In 2001, the French National Navy took its last conventionally powered submarines out of active service. Since then, it has relied exclusively on nuclear-powered submarines. Its last class of diesel-electric attack submarines was the Agosta-class from the 1970s. Its design served as the basis for the later Rubis-class, the world’s smallest nuclear-powered attack submarines.

Plans to build the Agosta-class began in the late 1960s to replace the Daphne-class submarines. The four units built for the French Navy were built at the Arsenal shipyard in Cherbourg between 1972 and 1977 and entered service between 1977 and 1978. They were 67.7 meters long, 6.8 meters wide, had a crew of 54, could dive to depths of 500 meters and had a top speed of 20.5 knots underwater and 12.5 knots on the surface. Her armament included 23 torpedoes and up to 42 mines. After a modernization in the 1980s, Exocet anti-ship missiles were added, which could also be fired underwater.

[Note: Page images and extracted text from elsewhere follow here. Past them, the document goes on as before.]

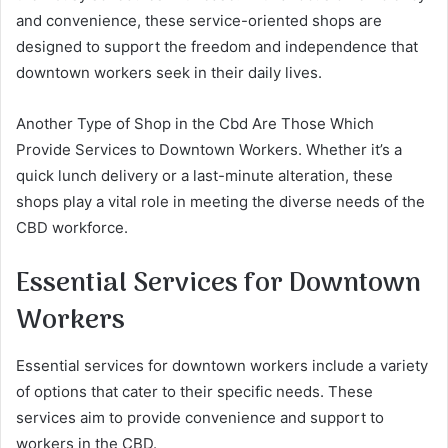
and convenience, these service-oriented shops are
designed to support the freedom and independence that
downtown workers seek in their daily lives.
Another Type of Shop in the Cbd Are Those Which
Provide Services to Downtown Workers. Whether it’s a
quick lunch delivery or a last-minute alteration, these
shops play a vital role in meeting the diverse needs of the
CBD workforce.
Essential Services for Downtown
Workers
Essential services for downtown workers include a variety
of options that cater to their specific needs. These
services aim to provide convenience and support to
workers in the CBD.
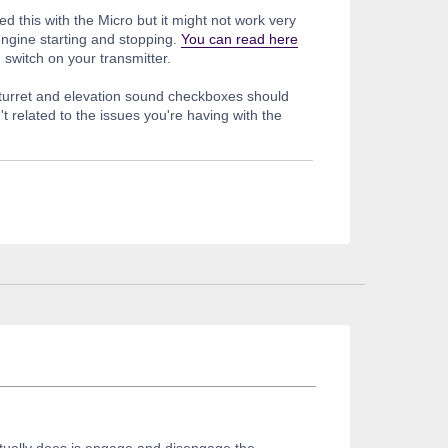
ted this with the Micro but it might not work very
engine starting and stopping.
You can read here
n switch on your transmitter.
 turret and elevation sound checkboxes should
't related to the issues you're having with the
actually does is engage and disengage the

In total, there were 13 units of this class. The first foreign customer was the South African Navy, but after UN sanctions were imposed on the apartheid regime, the submarines were sold to the Pakistan Navy, where they are still in service. Four more units were built at the Navantia shipyard in Cartagena, Spain, as the Galerna-class, based on French plans. Two of these units are still in service for the Spanish Navy.

The French units were decommissioned between 1997 and 2001. All were scrapped except the most recent unit, the „Ouessant“, which was handed over to the Royal Malaysian Navy in 2005 as a training submarine for the crews of the two French Scorpène-class units. The „Ouessant“ was decommissioned in 2009 and has since been preserved as a museum ship in Malacca City.